• DOCUMENT SOURCE:
Dans le processus de placement, il faut évidemment être attentif aux rôles des différents acteurs. Dans la prise de décision et son éventuel maintien que faut-il penser, par exemple, du rôle des experts ? Très souvent, bien sûr, cette question intervient : comment articuler ce rôle des experts qui interviennent dans la décision de placement par rapport à la possibilité pour les parents de prendre la parole eux-mêmes dans le cadre de la procédure ? Ceci me semble particulièrement crucial au moment de la décision de placement elle-même. Il faut bien aussi se rendre compte qu’un enfant placé est bien souvent un enfant en place et que pour un expert, comme pour tout autre intervenant, le placement constitue la solution du moindre risque. Par ailleurs, comment interpréter l’attitude des parents ? Leur hostilité à la décision des services sociaux peut être interprétée soit comme une marque d’attachement à leurs enfants, soit au contraire comme un signe de danger pour ceux-ci10.
Dans une affaire toute récente aussi, qui concernait l’Allemagne, pour déterminer si la mesure litigieuse était nécessaire dans une société démocratique, la Cour a recherché si, concrètement, en raison de la gravité de la décision à prendre, la personne concernée a pu jouer un rôle dans le processus décisionnel. Est-ce qu’elle a pu jouer un rôle suffisamment important pour assurer la protection de ses intérêts. En l’espèce, la personne concernée - c’était le père - avait demandé une expertise psychologique indépendante et avait aussi demandé à pouvoir faire valoir son point de vue à l’audience. À la fois, l’expertise et la possibilité de faire valoir son point de vue, lui avaient été refusées. La Cour a conclu à la violation de l’article 811. Les autorités ont violé l’article 8 parce que la personne concernée, le père, n’a pas pu jouer un rôle dans tout le processus judiciaire qui a conduit à la prise de décision.

[Entrées enregistrées]
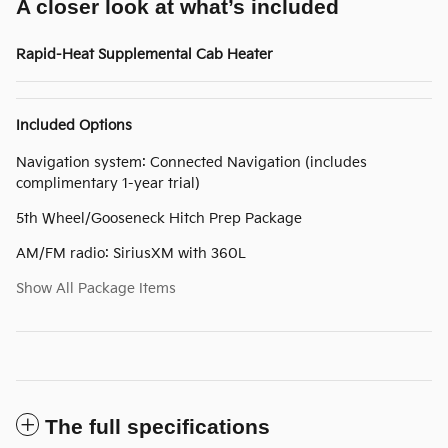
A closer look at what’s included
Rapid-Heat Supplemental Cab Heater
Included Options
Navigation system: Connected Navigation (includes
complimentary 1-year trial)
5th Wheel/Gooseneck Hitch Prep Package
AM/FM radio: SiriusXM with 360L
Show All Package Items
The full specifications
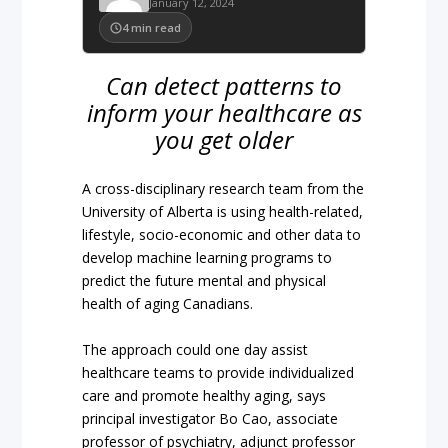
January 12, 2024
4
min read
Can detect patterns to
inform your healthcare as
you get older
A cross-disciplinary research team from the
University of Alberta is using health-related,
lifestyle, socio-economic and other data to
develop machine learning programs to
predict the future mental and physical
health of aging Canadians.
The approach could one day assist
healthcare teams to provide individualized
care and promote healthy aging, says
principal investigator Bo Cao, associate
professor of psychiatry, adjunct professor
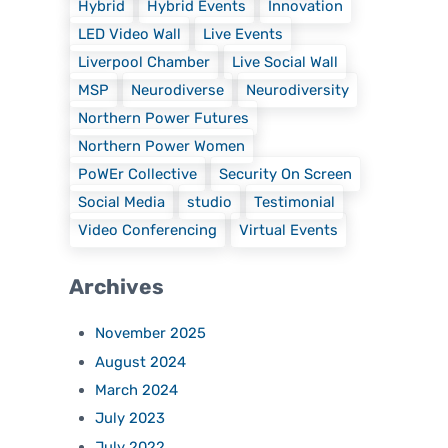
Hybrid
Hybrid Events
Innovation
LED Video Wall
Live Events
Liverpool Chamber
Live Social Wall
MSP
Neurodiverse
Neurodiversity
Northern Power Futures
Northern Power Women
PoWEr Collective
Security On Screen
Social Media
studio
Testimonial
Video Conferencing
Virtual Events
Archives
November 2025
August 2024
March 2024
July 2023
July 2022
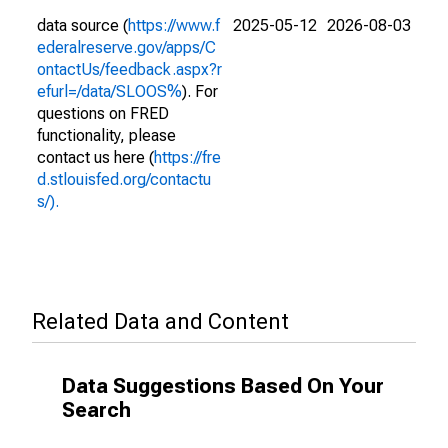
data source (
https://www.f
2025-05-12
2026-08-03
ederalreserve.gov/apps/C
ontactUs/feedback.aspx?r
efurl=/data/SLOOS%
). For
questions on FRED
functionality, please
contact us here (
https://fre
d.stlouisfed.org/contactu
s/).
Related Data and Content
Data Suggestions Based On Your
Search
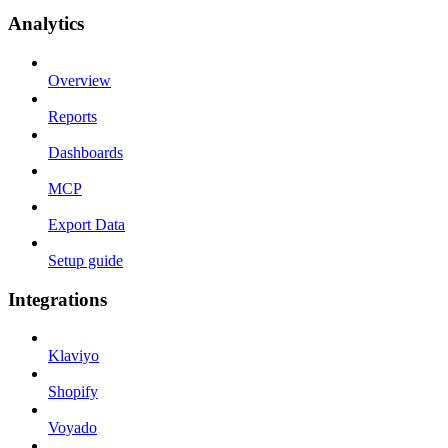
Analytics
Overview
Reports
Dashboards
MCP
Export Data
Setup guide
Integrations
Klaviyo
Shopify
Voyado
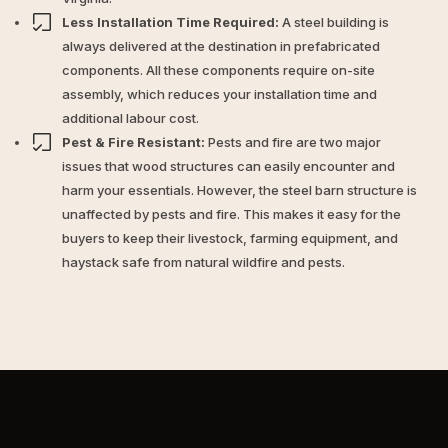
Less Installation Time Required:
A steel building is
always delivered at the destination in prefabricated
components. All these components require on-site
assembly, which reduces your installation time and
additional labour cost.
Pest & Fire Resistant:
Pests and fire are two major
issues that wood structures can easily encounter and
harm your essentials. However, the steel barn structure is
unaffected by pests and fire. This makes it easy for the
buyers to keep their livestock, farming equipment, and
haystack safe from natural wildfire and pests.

• TRAVAIL À FAIRE:
A. Selon le texte sur le placement des enfants, qu'avait demandé le père dans l'affaire concernant l'Allemagne ?
B. Reprenez les lignes enregistrées depuis la première jusqu'à celle qui contient "The full specifications", incluse, en remplaçant "Package" par "Bundle" sans rien changer d'autre. Laissez les images de côté.

• RÉPONSES ATTENDUES:
A. Il avait demandé une expertise psychologique indépendante et la possibilité de faire valoir son point de vue à l'audience.

B.
A closer look at what’s included
Rapid-Heat Supplemental Cab Heater
Included Options
Navigation system: Connected Navigation (includes
complimentary 1-year trial)
5th Wheel/Gooseneck Hitch Prep Bundle
AM/FM radio: SiriusXM with 360L
Show All Bundle Items
The full specifications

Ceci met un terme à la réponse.